Task brief →
Render this sentence from the passage on NYCHA's Land Lease Initiative in Spanish: "The subtle change from people to land signalled potentially shifting values wrapped up in the development plan."

Source extract →
::::

The description suggested that NYCHA prioritized development as a strategy to address a fiscal problem.
The tension between competing priorities related to people and property was also revealed in NYCHA’s changing description of its strengths. According to Plan NYCHA, the agency’s ‘most valuable asset is its people’, which referred to NYCHA personnel in this specific context but by extension also included public housing residents (NYCHA, 2011: 41). However, Land Lease Initiative slides that were presented to public housing residents stated that the agency is ‘Looking at ways to use NYCHA’s most valuable asset – our land – to generate revenue’. The subtle change from people to land signalled potentially shifting values wrapped up in the development plan.
The terminology used to describe the Land Lease Initiative also revealed competing perceptions about the intent of the plan. According to the Request for Expressions of Interest, the plan sought ‘infill’ development to capitalise on the ‘underdeveloped’ land left by the towers-in-the-park site design of New York’s public housing projects. Mayor Bloomberg and Chairman Rhea also used the term infill to describe the plan to elected officials (Bloomberg, 2013; Rhea, 2013). Perhaps because infill conjures up images of heavy machinery, difficult site conditions and intense construction operations, that term was conspicuously absent in NYCHA presentations to public housing residents. The first slide prominently displayed the title of the presentation as ‘Preserving Public Housing’, which conveyed active and ongoing efforts to maintain the subsidised housing stock. However, the electronic file for the slide presentation was saved under the title of ‘Infill Sites Presentation’, which reflected how the plan was viewed internally by NYCHA staff. While it may not be surprising that the plan was rebranded for different audiences, and the changing terminology may simply reflect lack of consistency and oversight, observers wondered aloud about ulterior motives to use development to drive out residents (Navarro, 2013a; Ungar-Sargon, 2013). Some advocates and analysts even predicted that the Land Lease Initiative marked the beginning of a pathway that would lead to eliminating public housing altogether: the plan formed ‘one of many steps toward dismantling public housing’, and ‘a step along the slippery slope leading to the destruction of public housing’ (Angotti, 2013; Ungar-Sargon, 2013). These predictions appeared inconsistent with NYCHA’s historical reluctance to demolish any of its public housing stock – highly unusual in comparison to other US cities – but the reactions revealed how discourse and language surrounding the plan were interpreted as signs of an unstoppable growth machine.

::::

Source excerpt →
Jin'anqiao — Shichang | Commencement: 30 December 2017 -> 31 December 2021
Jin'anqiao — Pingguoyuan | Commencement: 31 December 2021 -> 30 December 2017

::::

Solution for this problem →
El sutil cambio de las personas a la tierra señalaba valores potencialmente cambiantes implícitos en el plan de desarrollo.